Observability Improvement
Summary
Logs
When gitlab-pages
receives a request that cannot be fulfilled due to the inability to complete a TLS handshake, we don't receive much information from the logs. Example:
2021/06/30 18:53:19 http: TLS handshake error from 34.73.184.90:33570: remote error: tls: bad certificate
The only useful information we have is the source IP, and the reason why gitlab-pages
cannot complete the request. We have no details as to what domain was requested. This prevents us from assisting in the ability to target a potential bad actor. The only method that can be utilized currently is to perform a packet capture, hoping to see another request come in and observing the PROXY protocol data for the domain that was requested by the client.
Metrics
In that same situation, we also do not receive data on this request in our metrics. During incident gitlab-com/gl-infra/production#5050 (closed) it was noted that this error was showing up a whopping 4500 times per 10 seconds, yet our own dashboard reports no requests during the same time period.

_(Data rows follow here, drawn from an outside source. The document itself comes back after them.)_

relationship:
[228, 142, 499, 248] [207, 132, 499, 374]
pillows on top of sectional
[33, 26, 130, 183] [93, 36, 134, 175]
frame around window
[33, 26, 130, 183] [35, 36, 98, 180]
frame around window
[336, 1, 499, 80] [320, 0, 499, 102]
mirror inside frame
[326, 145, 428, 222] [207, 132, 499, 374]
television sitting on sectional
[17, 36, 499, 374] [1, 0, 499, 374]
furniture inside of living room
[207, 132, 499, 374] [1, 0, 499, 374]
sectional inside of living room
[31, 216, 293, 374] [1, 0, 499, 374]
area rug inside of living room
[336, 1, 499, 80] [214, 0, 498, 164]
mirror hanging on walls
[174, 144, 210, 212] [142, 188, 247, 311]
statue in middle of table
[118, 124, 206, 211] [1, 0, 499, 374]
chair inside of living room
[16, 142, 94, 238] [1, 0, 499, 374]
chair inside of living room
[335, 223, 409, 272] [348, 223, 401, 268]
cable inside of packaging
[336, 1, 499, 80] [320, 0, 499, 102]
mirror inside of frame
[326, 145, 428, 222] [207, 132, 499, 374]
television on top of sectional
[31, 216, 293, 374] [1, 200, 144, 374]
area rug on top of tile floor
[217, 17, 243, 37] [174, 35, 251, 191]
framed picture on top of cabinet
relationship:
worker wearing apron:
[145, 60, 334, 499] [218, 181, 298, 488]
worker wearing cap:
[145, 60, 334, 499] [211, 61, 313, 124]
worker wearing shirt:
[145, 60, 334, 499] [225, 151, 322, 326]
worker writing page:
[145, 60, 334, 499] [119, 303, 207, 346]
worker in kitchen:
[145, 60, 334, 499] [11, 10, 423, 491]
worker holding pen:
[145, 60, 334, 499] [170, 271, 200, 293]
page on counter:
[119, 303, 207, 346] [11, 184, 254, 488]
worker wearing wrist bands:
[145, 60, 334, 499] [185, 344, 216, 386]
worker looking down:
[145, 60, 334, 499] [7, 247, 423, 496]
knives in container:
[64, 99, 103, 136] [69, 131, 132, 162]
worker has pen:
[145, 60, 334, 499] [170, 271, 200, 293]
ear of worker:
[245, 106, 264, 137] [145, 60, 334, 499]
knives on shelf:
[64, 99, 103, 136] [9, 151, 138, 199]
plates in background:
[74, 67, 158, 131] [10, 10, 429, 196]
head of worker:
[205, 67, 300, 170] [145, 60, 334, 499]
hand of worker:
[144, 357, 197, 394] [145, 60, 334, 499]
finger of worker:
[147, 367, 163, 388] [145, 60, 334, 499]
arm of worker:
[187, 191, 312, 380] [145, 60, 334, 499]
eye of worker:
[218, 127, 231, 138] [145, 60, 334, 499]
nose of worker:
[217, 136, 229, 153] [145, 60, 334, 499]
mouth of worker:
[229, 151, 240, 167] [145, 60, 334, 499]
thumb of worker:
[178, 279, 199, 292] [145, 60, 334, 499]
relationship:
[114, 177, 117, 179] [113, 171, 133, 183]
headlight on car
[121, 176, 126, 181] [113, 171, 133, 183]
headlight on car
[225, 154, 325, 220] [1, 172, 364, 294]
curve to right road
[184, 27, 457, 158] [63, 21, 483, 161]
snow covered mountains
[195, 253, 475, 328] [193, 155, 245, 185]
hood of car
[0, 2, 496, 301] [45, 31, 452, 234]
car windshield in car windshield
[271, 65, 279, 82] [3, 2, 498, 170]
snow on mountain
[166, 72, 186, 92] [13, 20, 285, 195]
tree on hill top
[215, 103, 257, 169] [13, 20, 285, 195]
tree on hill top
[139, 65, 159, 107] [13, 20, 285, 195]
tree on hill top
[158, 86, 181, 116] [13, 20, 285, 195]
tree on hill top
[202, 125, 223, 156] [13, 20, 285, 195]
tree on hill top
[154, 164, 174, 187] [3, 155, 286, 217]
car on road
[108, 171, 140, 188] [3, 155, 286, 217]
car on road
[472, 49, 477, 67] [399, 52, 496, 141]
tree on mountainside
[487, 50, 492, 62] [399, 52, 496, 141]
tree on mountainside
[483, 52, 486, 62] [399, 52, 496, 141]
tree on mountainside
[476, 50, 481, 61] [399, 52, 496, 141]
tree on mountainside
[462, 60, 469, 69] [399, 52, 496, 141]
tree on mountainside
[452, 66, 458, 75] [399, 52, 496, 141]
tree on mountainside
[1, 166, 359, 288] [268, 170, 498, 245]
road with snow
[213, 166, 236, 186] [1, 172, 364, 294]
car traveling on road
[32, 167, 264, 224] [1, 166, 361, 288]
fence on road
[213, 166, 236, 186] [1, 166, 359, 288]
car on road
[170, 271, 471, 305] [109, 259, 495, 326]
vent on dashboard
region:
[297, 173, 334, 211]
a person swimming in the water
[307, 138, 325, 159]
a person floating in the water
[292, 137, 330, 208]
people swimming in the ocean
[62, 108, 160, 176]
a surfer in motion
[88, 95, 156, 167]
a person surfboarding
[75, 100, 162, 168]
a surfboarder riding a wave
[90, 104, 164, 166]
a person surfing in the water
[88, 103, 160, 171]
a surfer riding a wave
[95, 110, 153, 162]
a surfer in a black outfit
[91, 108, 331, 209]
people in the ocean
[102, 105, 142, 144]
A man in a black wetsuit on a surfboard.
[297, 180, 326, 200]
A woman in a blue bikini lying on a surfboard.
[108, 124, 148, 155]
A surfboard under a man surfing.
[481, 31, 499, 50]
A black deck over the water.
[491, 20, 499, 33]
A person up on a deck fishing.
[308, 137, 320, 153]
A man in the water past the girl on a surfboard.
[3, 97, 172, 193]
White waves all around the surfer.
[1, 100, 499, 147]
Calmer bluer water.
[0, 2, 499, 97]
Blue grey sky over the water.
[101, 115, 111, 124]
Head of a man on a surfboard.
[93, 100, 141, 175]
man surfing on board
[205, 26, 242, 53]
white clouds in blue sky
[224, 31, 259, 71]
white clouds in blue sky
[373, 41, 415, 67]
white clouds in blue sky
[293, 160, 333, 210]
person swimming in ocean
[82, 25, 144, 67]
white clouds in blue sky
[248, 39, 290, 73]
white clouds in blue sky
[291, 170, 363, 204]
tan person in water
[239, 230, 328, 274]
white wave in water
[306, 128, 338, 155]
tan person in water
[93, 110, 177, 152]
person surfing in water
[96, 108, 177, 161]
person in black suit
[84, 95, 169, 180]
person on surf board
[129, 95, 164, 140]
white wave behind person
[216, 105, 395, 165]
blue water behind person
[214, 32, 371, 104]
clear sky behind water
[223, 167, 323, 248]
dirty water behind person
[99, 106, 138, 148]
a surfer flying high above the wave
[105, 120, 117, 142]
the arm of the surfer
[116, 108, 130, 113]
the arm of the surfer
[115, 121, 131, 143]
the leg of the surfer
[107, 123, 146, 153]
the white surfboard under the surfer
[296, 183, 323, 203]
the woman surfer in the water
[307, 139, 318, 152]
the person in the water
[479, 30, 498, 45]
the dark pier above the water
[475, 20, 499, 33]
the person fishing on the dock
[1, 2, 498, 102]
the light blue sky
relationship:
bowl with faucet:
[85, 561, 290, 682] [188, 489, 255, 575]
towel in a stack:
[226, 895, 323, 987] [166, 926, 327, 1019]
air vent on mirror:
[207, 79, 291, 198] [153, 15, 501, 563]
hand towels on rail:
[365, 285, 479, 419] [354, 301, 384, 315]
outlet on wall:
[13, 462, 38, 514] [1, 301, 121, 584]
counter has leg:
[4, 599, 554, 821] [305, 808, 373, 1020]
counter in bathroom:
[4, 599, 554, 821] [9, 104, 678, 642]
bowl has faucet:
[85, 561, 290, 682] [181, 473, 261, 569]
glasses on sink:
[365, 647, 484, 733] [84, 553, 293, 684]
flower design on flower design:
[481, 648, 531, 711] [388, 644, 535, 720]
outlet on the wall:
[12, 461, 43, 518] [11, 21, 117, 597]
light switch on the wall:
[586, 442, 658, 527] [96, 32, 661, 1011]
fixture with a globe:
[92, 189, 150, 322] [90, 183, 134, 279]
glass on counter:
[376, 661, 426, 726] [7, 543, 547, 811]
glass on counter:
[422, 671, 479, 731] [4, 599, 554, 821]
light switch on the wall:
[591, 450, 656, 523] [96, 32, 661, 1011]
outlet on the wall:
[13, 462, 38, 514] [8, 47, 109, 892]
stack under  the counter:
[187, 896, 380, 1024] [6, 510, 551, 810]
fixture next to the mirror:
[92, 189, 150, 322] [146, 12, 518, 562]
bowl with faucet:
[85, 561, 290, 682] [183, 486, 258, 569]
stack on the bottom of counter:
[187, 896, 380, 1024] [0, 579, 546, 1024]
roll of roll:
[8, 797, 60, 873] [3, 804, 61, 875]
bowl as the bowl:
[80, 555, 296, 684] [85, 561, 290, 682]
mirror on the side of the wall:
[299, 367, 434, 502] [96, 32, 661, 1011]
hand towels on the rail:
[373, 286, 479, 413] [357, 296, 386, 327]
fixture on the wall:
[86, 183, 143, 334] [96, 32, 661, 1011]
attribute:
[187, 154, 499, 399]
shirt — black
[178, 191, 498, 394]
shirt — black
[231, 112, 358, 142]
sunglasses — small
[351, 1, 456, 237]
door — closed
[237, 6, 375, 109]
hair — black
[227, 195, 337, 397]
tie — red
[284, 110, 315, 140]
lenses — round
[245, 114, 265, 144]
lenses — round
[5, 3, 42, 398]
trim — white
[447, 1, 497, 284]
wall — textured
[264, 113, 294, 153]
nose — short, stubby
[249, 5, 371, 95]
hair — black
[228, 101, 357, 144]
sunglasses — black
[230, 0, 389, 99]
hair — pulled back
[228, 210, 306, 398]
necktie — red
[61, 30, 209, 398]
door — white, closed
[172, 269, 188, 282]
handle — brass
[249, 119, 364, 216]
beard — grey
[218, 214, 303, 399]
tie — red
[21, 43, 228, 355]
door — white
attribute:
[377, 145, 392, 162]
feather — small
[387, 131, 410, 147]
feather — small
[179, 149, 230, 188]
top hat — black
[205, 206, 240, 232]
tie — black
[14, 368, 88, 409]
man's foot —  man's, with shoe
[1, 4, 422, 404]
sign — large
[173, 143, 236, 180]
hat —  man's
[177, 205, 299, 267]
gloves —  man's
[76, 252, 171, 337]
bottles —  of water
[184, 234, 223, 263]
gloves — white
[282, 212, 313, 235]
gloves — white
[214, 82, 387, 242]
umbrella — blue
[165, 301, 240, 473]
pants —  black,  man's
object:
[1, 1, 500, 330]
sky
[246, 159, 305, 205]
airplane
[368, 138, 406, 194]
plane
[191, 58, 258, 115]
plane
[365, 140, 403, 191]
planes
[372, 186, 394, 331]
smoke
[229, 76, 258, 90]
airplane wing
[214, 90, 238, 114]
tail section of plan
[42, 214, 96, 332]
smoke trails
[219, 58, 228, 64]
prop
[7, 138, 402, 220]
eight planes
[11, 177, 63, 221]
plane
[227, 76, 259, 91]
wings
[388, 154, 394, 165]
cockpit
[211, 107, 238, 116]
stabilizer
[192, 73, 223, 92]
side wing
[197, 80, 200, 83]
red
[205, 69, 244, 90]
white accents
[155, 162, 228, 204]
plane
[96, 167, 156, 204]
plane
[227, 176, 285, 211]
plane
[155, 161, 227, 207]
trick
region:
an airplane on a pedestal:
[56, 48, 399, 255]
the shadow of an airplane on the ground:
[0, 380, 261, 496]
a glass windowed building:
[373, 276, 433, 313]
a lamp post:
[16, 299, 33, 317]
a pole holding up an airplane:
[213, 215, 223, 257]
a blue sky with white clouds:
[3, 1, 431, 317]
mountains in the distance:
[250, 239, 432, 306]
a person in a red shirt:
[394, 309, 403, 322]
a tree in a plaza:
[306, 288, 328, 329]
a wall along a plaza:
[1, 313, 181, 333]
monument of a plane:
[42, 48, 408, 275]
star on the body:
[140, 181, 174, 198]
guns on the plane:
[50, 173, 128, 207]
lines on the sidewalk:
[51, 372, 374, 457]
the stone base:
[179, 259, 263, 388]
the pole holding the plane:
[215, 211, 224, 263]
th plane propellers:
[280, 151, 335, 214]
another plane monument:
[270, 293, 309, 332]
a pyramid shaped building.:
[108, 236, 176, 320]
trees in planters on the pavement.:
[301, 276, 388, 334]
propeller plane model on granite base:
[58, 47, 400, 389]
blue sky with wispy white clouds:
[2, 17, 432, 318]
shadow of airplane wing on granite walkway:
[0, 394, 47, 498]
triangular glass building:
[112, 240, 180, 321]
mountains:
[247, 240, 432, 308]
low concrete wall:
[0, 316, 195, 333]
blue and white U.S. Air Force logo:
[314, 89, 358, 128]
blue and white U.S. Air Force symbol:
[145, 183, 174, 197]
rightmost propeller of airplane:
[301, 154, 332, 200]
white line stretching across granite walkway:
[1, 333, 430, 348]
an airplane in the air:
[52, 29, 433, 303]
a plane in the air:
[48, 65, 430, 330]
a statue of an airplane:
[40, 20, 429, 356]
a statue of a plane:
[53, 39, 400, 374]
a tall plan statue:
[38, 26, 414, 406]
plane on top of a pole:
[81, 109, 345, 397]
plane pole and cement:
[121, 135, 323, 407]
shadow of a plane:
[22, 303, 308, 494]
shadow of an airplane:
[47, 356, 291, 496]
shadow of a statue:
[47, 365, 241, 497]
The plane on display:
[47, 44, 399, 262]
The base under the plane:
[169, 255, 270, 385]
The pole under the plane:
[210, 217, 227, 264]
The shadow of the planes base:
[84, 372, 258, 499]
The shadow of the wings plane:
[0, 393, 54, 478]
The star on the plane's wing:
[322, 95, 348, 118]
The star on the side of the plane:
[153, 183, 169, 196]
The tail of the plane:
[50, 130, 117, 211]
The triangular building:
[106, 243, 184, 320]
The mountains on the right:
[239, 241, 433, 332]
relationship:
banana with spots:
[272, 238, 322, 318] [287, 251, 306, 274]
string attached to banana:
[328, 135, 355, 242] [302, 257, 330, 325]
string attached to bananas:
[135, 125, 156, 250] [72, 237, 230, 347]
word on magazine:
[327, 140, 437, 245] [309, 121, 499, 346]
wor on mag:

This is captured in this thread: gitlab-com/gl-infra/production#5050 (comment 615703006)
Steps to reproduce
- Create a pages project using TLS with an intently malformed certificate that would be rejected by the client.
- Observe the logs from
gitlab-pages
when attempting to reach the site - Observe the metrics from the
gitlab-pages
service when attempting to reach the site
What is the expected correct behavior?
Logs
- Log Output should be in structured JSON format - only successful requests are properly structured, the above message is not
- Log Output should include the requested domain
- This specific log output should be of
warning
status considering it's no fault of ours in most cases as this service doesn't maintain the certificates but instead is the responsibility of the end user who configures this feature
Metrics
- Metrics should be improved to capture legitimate requests regardless of whether or not they are able to be successfully completed. Perhaps a counter called
gitlab_pages_failed_tls_connect
or something to that liking. We can then add this to our existing metric that captures request rate.
Output of checks
This feature request is for GitLab.com
~"devops::release" ~"group::release" Category:Pages